§ **Work order 1**:
Format the rows that follow the forum thread as a numbered list, dropping blank lines and leaving the pictures out of your answer.

§ **Excerpt provided**:
# ROOSTER LIGHT HOW TO GET IT OPEN



## Hoagie57 (Oct 7, 2022)

Any ideas or how to open up a Rooster Light? I have one that I can't seem to get apart to change out & look @ the battery compartment.
  🤔 🙄🤦‍♂️


----------



## fordmike65 (Oct 7, 2022)




----------



## ivrjhnsn (Oct 7, 2022)

The button needs to be press and the front twisted then pulled away from the body at the same time  .


----------



## Hoagie57 (Oct 8, 2022)

ivrjhnsn said:


> The button needs to be press and the front twisted then pulled away from the body at the same time  .



Ahh thank you for the info. Had the button pressed but did not try turning it. Thanks, I'll give it a go. Keep you posted if that works or not. 🤷‍♂️


----------



## Hoagie57 (Oct 8, 2022)

Hoagie57 said:


> Ahh thank you for the info. Had the button pressed but did not try turning it. Thanks, I'll give it a go. Keep you posted if that works or not. 🤷‍♂️



That didn't work, button pushed it and the front part won't even budge even shot some WD40 and let it seep into the seam, nothing 🤦‍♂️


----------



## ivrjhnsn (Oct 8, 2022)

It is a tight fit . So even a little rust will stop everything .


----------



## fordmike65 (Oct 8, 2022)

Guess my method didn't work either, eh? 😕


----------



## Hoagie57 (Oct 8, 2022)

Yup I believe that's the issue here. So now what I need it opened without damage


----------



## fordmike65 (Oct 8, 2022)

Hoagie57 said:


> Yup I believe that's the issue here. So now what I need it opened without damage



How about a lil WD40?


----------



## Hoagie57 (Oct 8, 2022)

fordmike65 said:


> Guess my method didn't work either, eh? 😕



Nope I sure don't need to crack it open


----------



## Hoagie57 (Oct 8, 2022)

fordmike65 said:


> How about a lil WD40?



Read above , done that too


----------



## Hoagie57 (Oct 8, 2022)

§ **Work order 2**:
Retype the part of the Rooster Light thread starting at "## Hoagie57 (Oct 7, 2022)" and ending at "the battery compartment.".

§ **Extracted material**:
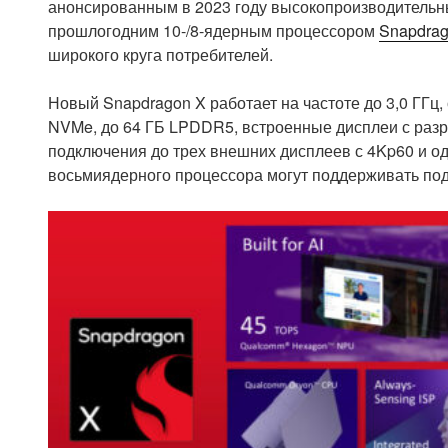
анонсированным в 2023 году высокопроизводитель
прошлогодним 10-/8-ядерным процессором
Snapdrag
широкого круга потребителей.
Новый Snapdragon X работает на частоте до 3,0 ГГ
NVMe, до 64 ГБ LPDDR5, встроенные дисплеи с разр
подключения до трех внешних дисплеев с 4Kp60 и о
восьмиядерного процессора могут поддерживать подк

§ **Answer space 1**:
1. анонсированным в 2023 году высокопроизводитель
2. прошлогодним 10-/8-ядерным процессором
3. Snapdrag
4. широкого круга потребителей.
5. Новый Snapdragon X работает на частоте до 3,0 ГГ
6. NVMe, до 64 ГБ LPDDR5, встроенные дисплеи с разр
7. подключения до трех внешних дисплеев с 4Kp60 и о
8. восьмиядерного процессора могут поддерживать подк

§ **Answer space 2**:
## Hoagie57 (Oct 7, 2022)

Any ideas or how to open up a Rooster Light? I have one that I can't seem to get apart to change out & look @ the battery compartment.